> **Dataset records**:
__________________________________________________

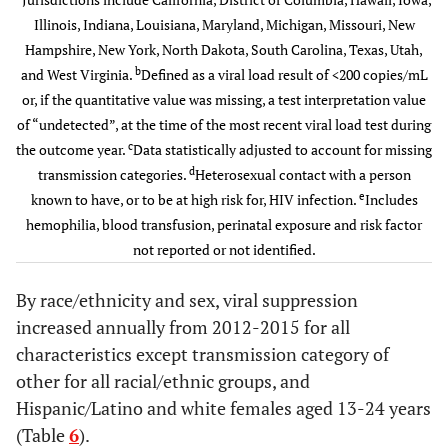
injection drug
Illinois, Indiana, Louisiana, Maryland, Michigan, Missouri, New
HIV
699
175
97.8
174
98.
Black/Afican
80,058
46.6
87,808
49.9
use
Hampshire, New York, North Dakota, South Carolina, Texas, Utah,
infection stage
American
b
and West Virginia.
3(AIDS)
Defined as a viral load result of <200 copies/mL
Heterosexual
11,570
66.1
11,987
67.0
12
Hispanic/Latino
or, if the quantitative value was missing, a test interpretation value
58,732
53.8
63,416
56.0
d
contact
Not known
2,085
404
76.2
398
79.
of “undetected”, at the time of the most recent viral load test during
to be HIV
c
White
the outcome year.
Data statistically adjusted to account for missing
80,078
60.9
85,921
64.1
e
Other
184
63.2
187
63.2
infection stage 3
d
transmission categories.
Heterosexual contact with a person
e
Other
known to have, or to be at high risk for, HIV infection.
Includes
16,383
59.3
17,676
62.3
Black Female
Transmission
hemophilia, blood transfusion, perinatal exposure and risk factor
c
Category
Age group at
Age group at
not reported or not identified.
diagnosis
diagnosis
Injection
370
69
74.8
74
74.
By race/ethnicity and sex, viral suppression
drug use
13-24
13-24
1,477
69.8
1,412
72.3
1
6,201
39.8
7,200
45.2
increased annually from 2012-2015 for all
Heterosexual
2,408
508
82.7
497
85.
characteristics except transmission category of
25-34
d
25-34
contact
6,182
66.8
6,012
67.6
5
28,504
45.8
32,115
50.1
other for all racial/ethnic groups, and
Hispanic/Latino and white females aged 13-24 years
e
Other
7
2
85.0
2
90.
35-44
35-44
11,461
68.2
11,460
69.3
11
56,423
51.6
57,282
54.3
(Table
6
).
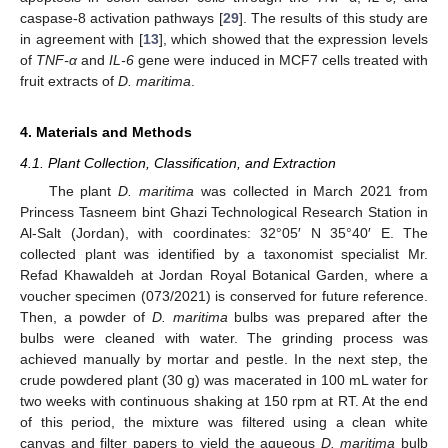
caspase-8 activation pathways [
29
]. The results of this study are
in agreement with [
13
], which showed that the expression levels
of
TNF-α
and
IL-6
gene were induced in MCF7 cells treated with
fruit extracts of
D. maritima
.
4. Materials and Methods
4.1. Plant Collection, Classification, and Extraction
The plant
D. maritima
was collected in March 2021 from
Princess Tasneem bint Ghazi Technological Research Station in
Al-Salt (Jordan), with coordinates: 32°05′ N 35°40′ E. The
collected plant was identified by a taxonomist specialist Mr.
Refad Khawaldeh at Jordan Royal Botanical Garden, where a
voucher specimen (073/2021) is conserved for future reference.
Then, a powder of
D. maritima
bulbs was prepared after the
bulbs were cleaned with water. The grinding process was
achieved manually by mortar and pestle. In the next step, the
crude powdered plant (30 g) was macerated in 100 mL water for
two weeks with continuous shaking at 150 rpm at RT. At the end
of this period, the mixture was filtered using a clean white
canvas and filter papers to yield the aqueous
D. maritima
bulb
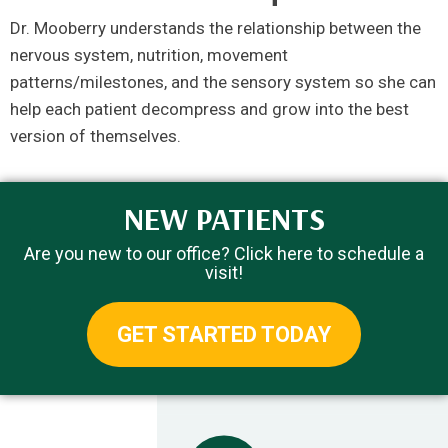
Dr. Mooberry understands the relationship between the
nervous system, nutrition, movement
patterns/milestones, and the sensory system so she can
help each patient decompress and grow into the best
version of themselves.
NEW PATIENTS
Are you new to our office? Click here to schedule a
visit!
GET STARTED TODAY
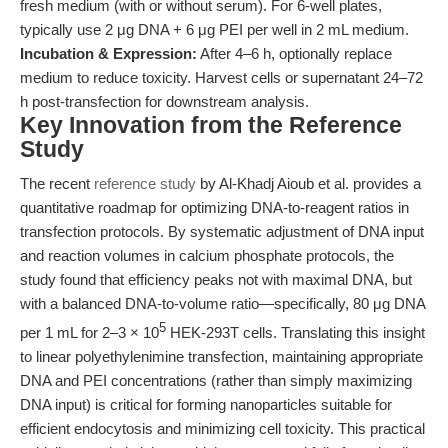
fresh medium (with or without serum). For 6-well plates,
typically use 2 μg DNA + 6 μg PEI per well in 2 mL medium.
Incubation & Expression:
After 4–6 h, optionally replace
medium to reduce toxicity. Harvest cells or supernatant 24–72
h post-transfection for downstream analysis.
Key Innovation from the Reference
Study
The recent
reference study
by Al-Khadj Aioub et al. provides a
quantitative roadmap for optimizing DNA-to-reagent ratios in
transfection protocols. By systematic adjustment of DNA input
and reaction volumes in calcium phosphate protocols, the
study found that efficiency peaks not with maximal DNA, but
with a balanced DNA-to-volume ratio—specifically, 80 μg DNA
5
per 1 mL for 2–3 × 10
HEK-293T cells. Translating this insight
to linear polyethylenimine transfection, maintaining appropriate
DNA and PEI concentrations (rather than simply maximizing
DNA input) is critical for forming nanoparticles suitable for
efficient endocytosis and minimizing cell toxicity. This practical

__________________________________________________

> **Task directions**:
Emit an exact copy of the lines from the line bearing "GET STARTED TODAY" through the last line above, inclusive, and leave the images out.

> **Exercise answer**:
GET STARTED TODAY
fresh medium (with or without serum). For 6-well plates,
typically use 2 μg DNA + 6 μg PEI per well in 2 mL medium.
Incubation & Expression:
After 4–6 h, optionally replace
medium to reduce toxicity. Harvest cells or supernatant 24–72
h post-transfection for downstream analysis.
Key Innovation from the Reference
Study
The recent
reference study
by Al-Khadj Aioub et al. provides a
quantitative roadmap for optimizing DNA-to-reagent ratios in
transfection protocols. By systematic adjustment of DNA input
and reaction volumes in calcium phosphate protocols, the
study found that efficiency peaks not with maximal DNA, but
with a balanced DNA-to-volume ratio—specifically, 80 μg DNA
5
per 1 mL for 2–3 × 10
HEK-293T cells. Translating this insight
to linear polyethylenimine transfection, maintaining appropriate
DNA and PEI concentrations (rather than simply maximizing
DNA input) is critical for forming nanoparticles suitable for
efficient endocytosis and minimizing cell toxicity. This practical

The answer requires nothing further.